Nothing about this statement makes me believe that they were unaware of Heartbleed, specifically because it seems to imply that they don't stockpile vulns that they find, which we know that they do.
> The Federal government relies on OpenSSL to protect the privacy of users of government websites and other online services.
The only damage that seems to be claimed specifically in their report is that not fixing Heartbleed would compromise public interface security, and not necessarily any government internal security.
> I pointed out here on HN even before the ODNI released the statement I linked above that Heartbleed is far more damaging to the USG itself than any intel value NSA could have hoped to achieve from it.
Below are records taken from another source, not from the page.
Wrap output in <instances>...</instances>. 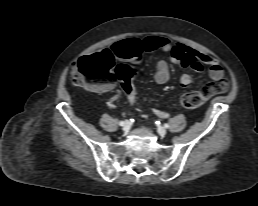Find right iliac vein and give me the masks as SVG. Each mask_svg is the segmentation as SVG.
Here are the masks:
<instances>
[{
	"instance_id": "right-iliac-vein-1",
	"label": "right iliac vein",
	"mask_w": 258,
	"mask_h": 206,
	"mask_svg": "<svg viewBox=\"0 0 258 206\" xmlns=\"http://www.w3.org/2000/svg\"><path fill=\"white\" fill-rule=\"evenodd\" d=\"M130 129V123L128 121L124 122L123 126H122V130L124 132H128Z\"/></svg>"
}]
</instances>
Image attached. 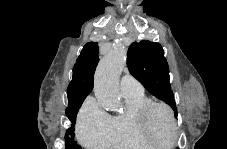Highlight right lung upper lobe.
Here are the masks:
<instances>
[{
	"mask_svg": "<svg viewBox=\"0 0 227 149\" xmlns=\"http://www.w3.org/2000/svg\"><path fill=\"white\" fill-rule=\"evenodd\" d=\"M98 53L97 42H89L83 47L74 65L73 78L67 89L68 108L84 101L92 91L94 72L99 61Z\"/></svg>",
	"mask_w": 227,
	"mask_h": 149,
	"instance_id": "right-lung-upper-lobe-1",
	"label": "right lung upper lobe"
}]
</instances>
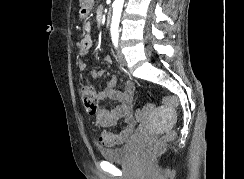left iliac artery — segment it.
I'll list each match as a JSON object with an SVG mask.
<instances>
[{"instance_id":"obj_1","label":"left iliac artery","mask_w":244,"mask_h":179,"mask_svg":"<svg viewBox=\"0 0 244 179\" xmlns=\"http://www.w3.org/2000/svg\"><path fill=\"white\" fill-rule=\"evenodd\" d=\"M111 37H112V42H113L114 46L118 47L119 32L112 30Z\"/></svg>"}]
</instances>
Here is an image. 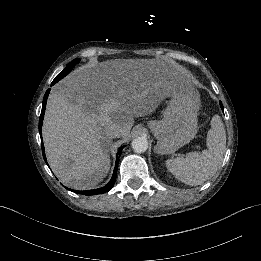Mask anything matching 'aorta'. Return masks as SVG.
Listing matches in <instances>:
<instances>
[{
	"instance_id": "aorta-1",
	"label": "aorta",
	"mask_w": 261,
	"mask_h": 261,
	"mask_svg": "<svg viewBox=\"0 0 261 261\" xmlns=\"http://www.w3.org/2000/svg\"><path fill=\"white\" fill-rule=\"evenodd\" d=\"M132 149L136 153H144L148 149V140L144 136H139L131 142Z\"/></svg>"
}]
</instances>
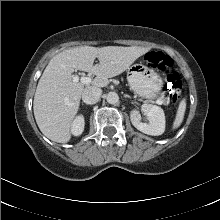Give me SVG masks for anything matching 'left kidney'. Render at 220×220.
Masks as SVG:
<instances>
[{"label": "left kidney", "instance_id": "left-kidney-1", "mask_svg": "<svg viewBox=\"0 0 220 220\" xmlns=\"http://www.w3.org/2000/svg\"><path fill=\"white\" fill-rule=\"evenodd\" d=\"M142 112L148 117L149 123H142L139 111L134 109L130 113L132 125L139 131L152 136H159L165 131V115L161 107L152 104H143Z\"/></svg>", "mask_w": 220, "mask_h": 220}]
</instances>
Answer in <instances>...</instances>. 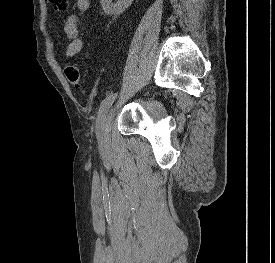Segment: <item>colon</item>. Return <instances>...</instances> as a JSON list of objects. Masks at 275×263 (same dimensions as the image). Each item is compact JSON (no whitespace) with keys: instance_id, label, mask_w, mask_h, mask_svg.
Listing matches in <instances>:
<instances>
[{"instance_id":"obj_1","label":"colon","mask_w":275,"mask_h":263,"mask_svg":"<svg viewBox=\"0 0 275 263\" xmlns=\"http://www.w3.org/2000/svg\"><path fill=\"white\" fill-rule=\"evenodd\" d=\"M53 6L54 11L63 13L68 9L69 0H49ZM64 73L71 85L76 88H81L83 85V78L77 65L69 63L64 68Z\"/></svg>"}]
</instances>
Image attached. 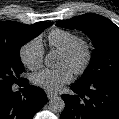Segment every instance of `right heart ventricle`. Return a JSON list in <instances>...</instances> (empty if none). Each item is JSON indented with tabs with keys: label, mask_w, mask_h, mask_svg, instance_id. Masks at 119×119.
Masks as SVG:
<instances>
[{
	"label": "right heart ventricle",
	"mask_w": 119,
	"mask_h": 119,
	"mask_svg": "<svg viewBox=\"0 0 119 119\" xmlns=\"http://www.w3.org/2000/svg\"><path fill=\"white\" fill-rule=\"evenodd\" d=\"M79 39L78 34L65 29H54L47 36L49 47L59 52H64Z\"/></svg>",
	"instance_id": "1"
}]
</instances>
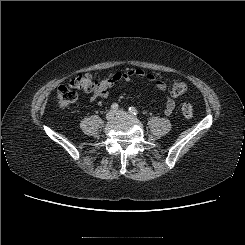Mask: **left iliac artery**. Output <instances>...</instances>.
Wrapping results in <instances>:
<instances>
[{
	"mask_svg": "<svg viewBox=\"0 0 245 245\" xmlns=\"http://www.w3.org/2000/svg\"><path fill=\"white\" fill-rule=\"evenodd\" d=\"M129 112H130L132 115H137V114H138L137 109L134 108V107H130V108H129Z\"/></svg>",
	"mask_w": 245,
	"mask_h": 245,
	"instance_id": "obj_1",
	"label": "left iliac artery"
}]
</instances>
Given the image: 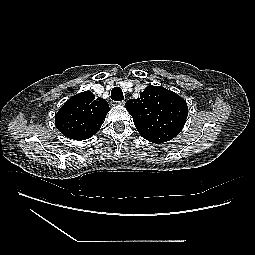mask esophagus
I'll use <instances>...</instances> for the list:
<instances>
[{
	"mask_svg": "<svg viewBox=\"0 0 255 255\" xmlns=\"http://www.w3.org/2000/svg\"><path fill=\"white\" fill-rule=\"evenodd\" d=\"M124 105L125 104V101L124 100H122V101H119V102H113V104L112 105Z\"/></svg>",
	"mask_w": 255,
	"mask_h": 255,
	"instance_id": "34e87169",
	"label": "esophagus"
}]
</instances>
I suspect that this isn't true, especially if the US government isn't using OpenSSL for their internal security.
> would have hurt a lot of USG (and just as importantly, private US) infrastructure, so even going by crazy USG logic the right thing to do would have been to disclose it
This didn't seem to be a paramount concern with their other spying activities, which have hurt the security of the US infrastructure and compromised us tech companies (both hardware and internet services) trying to compete internationally.
> But also, straight from the mouth of a USCYBERCOM strategist speaking to our class the other week.
If we're going with anecdotes, I've met a couple of military contractors who claimed to have known of Heartbleed ahead of the public disclosure by non-trivial periods of time.